#### EXERCISE AIM
Reproduce the whole listing word for word. Leave every image out.

#### SOURCE MATERIAL

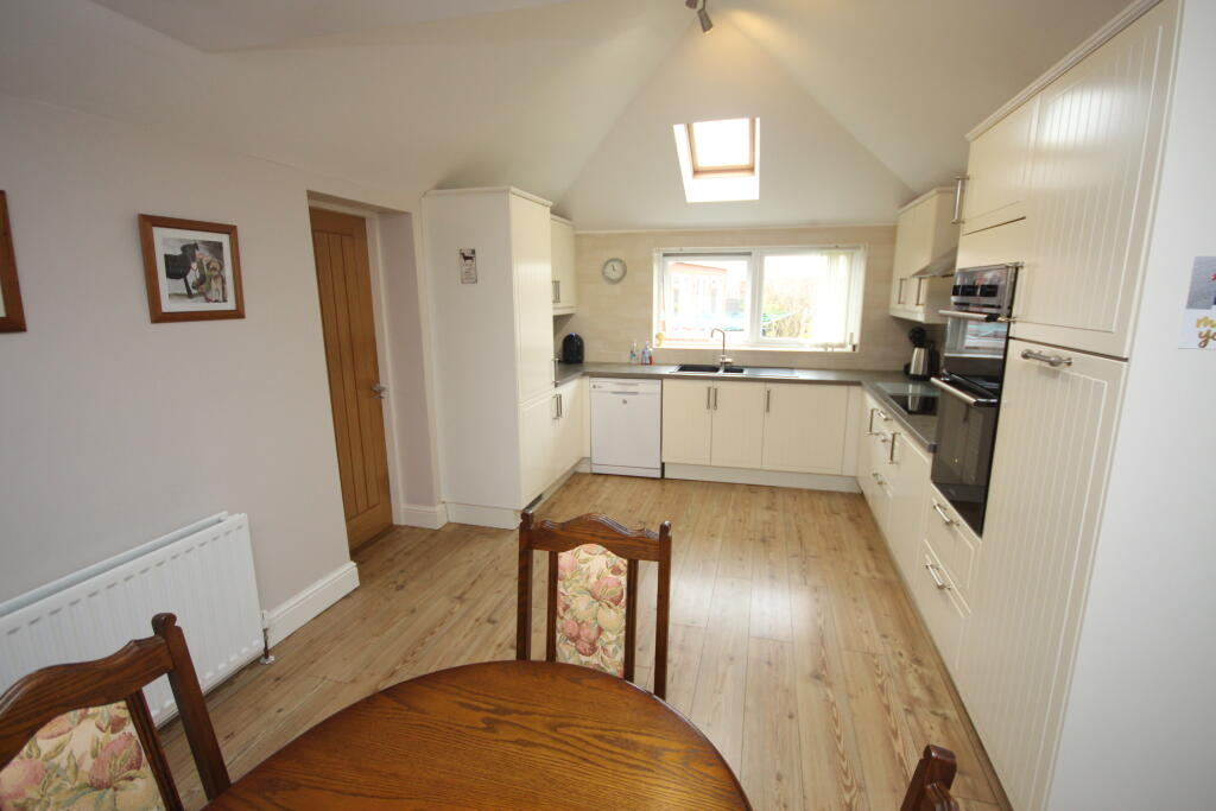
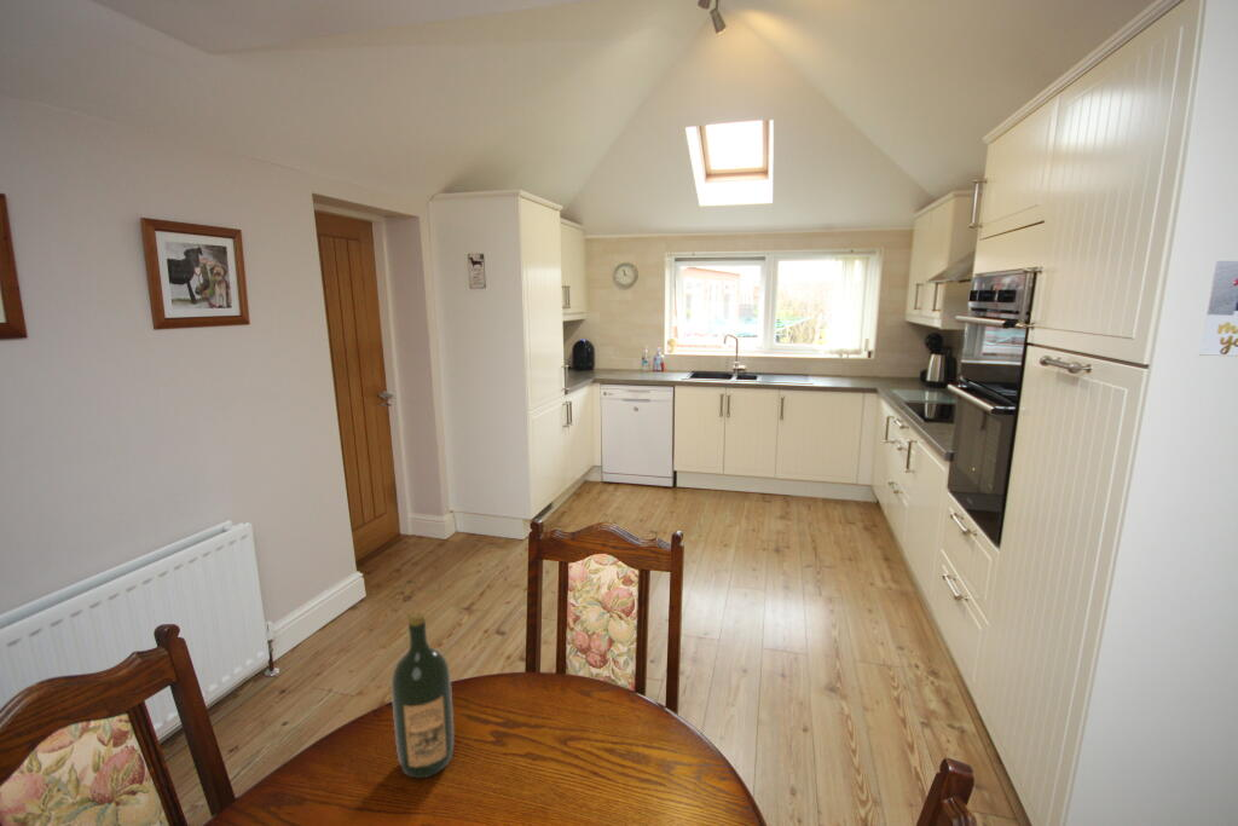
+ wine bottle [391,610,455,779]
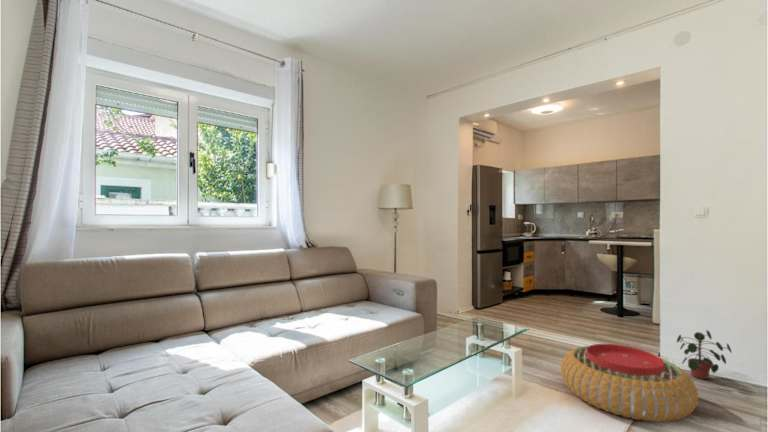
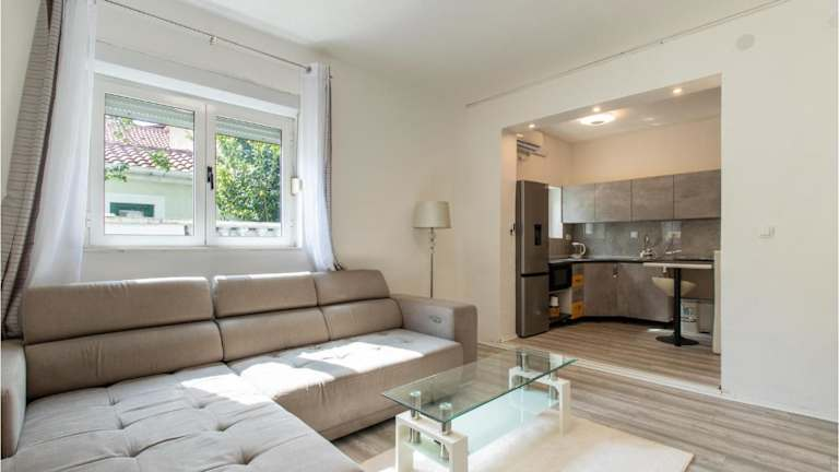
- potted plant [676,329,733,380]
- pouf [560,343,699,423]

#### RESULT
+ wine bottle [391,610,455,779]
- potted plant [676,329,733,380]
- pouf [560,343,699,423]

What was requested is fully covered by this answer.